The first time I heard a fellow cruiser say "the clock has started" I had no idea what he meant. He was an American who had sailed his boat into Antibes, and he was counting days. He had eighteen months, he said, and after that the French would expect VAT or they would expect the boat gone. He was right, and a year later I understood exactly why he kept a Tunisia stamp in his ship's papers like it was a passport.
This is the temporary admission regime, and if you own a non-EU boat and want to keep cruising France, you have to plan around it from day one.
The 18-month rule in plain terms
Temporary admission (TA) lets a boat registered outside the EU stay and cruise in EU waters for up to 18 months without paying import VAT or duty. It exists so that genuine visitors are not taxed like importers. The headline VAT rate you are avoiding is 20% in France, charged on the boat's value, so on a 150,000-euro yacht the relief is worth around 30,000 euros. That is why people take the rules seriously.
The conditions are strict and France enforces them harder than most:
- The owner must be established outside the EU for tax purposes.
- The boat must be for private pleasure use only, never chartered or used commercially while under TA.
- Everyone using the boat under TA must be non-EU resident. Lend it to an EU-resident friend who takes it out alone and you can break the relief.
Read the basics of the regime in the overview on the 18-month temporary admission rule for non-EU boats before you rely on any of this.
When does the clock start, and can you pause it
The clock starts when the boat enters EU waters. The good news is that the 18 months do not have to be consecutive, and the relief can be suspended. If you lay the boat up in a bonded arrangement, or if it physically leaves EU waters, the running of the period stops.
In practice the most common way cruisers manage it is by leaving the EU before the 18 months are up and coming back in to start a fresh period. There is no minimum time you must spend outside EU waters. What matters is proof: marina receipts, a customs stamp, fuel invoices from a non-EU port. From France or the western Med the usual targets are Tunisia, Morocco, Montenegro, Albania or Gibraltar. A weekend in a non-EU marina with the paperwork to show for it resets you for another 18 months.
Distances matter when you plan this. From the Cote d'Azur, Gibraltar is a long slog of well over 600 nautical miles each way, so for boats based in the western Med the realistic non-EU port is Tunisia, roughly 200 to 250 miles south from the Hyeres area, or a hop across to the North African coast. From an Atlantic base, the boat going home to the UK or the US is leaving EU waters anyway, which solves the reset for free. The point is to put a non-EU landfall somewhere into a passage you would half want to make regardless, rather than burning a whole cruising season on a tax errand.
Where France is stricter than the brochure suggests
Here is where visitors get caught. French customs have told cruisers directly that France does not extend the 18-month period the way some other member states will, and France does not recognise bond or guarantee documents issued in other countries. So a plan that worked for someone in Italy or Greece may not save you in Marseille.
There is a second trap that surfaced in recent enforcement. France has argued that simply sailing out past the 12-mile limit and back does not count as a genuine export. They want evidence the boat actually called at a third-country port, Gibraltar or an Algerian or Tunisian marina for example, not just that it crossed an invisible line offshore. So the reset has to be a real visit to a real non-EU harbour, documented. Treat a "quick lap outside the limit" as worthless.

• What is asked:
**1.** Answer these from the text on temporary admission for non-EU boats in France:
(a) What import VAT rate does France charge on a boat's value?
(b) Roughly how far south of the Hyeres area is Tunisia?
(c) Apart from Algerian or Tunisian marinas, which third-country port does France give as an example of a genuine call?
**2.** Pick up the text on temporary admission for non-EU boats in France after its final sentence, and keep writing it.

• Data excerpt:
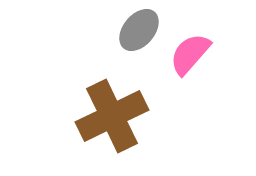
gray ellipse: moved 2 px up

• Replies:
**1.**
(a) 20%.
(b) Roughly 200 to 250 miles.
(c) Gibraltar.

**2.**
The single biggest mistake, though, is residency drift. If you, the owner, become tax-resident in the EU, you lose the right to use TA at all, immediately. People who buy a place in France, or who quietly overstay and become resident in practice, can find their boat has gone from legal to liable overnight. The Schengen 90/180 rule and your tax residency are different things, but both matter, and I untangle the movement side in the guide to the Schengen 90/180 day rule for boaters.
Your three real options past the deadline
Once 18 months is looming, you have three honest routes.
First, reset by leaving. Sail to a non-EU port, get it documented, come back. This is what most non-resident owners do, year after year. It costs you a passage and a few nights' berthing, nothing more in tax terms.
Second, import the boat and pay the VAT. This ends the clock-watching for good and turns the boat into Union goods that can stay forever and sell easily to European buyers. On a low-value boat the VAT is modest and this is often the sensible end-state. I work through the maths in importing a boat into France, including how the customs value is set and when the bill is bearable.
Third, lay the boat up and suspend the period. If you are going home for a season, putting the boat into a properly recorded lay-up can stop the clock so you arrive back with time still on the meter. Confirm the arrangement in writing with the yard and keep the dates.
What you must not do is let the deadline pass quietly and hope nobody checks. If French customs find a non-EU boat that has overstayed TA, the consequence is assessment of the import VAT plus duty, and potentially penalties on top. On a mid-size yacht that is a five-figure surprise, and the boat can be detained until it is paid. Customs duty on a yacht is around 1.7% of the value, and then the 20% VAT lands on top of value plus duty, so a 150,000-euro boat caught overstaying is looking at roughly 2,550 euros of duty and over 30,000 euros of VAT before any fine. That is the whole reason the cruising community treats the reset as gospel.
A quick word on insurance, because it ties in. If your boat ever falls foul of TA and gets detained, your insurer is not going to thank you, and several policies carry geographic and use clauses that assume you are compliant with local customs rules. Check yours before you cut a reset deadline fine. I cover the cruising-area and liability side in the guide to insurance for a foreign-flagged boat cruising France.
Keep a paper trail like your wallet depends on it
Mine lives in a plastic folder by the chart table: every entry and exit, marina invoices showing dates and locations, the Tunisia and Gibraltar stamps, fuel receipts from non-EU ports. When a douane officer steps aboard, and on the south coast in summer they do, the difference between a five-minute chat and a very bad afternoon is whether you can show, on paper, exactly where the boat has been and when the clock last reset.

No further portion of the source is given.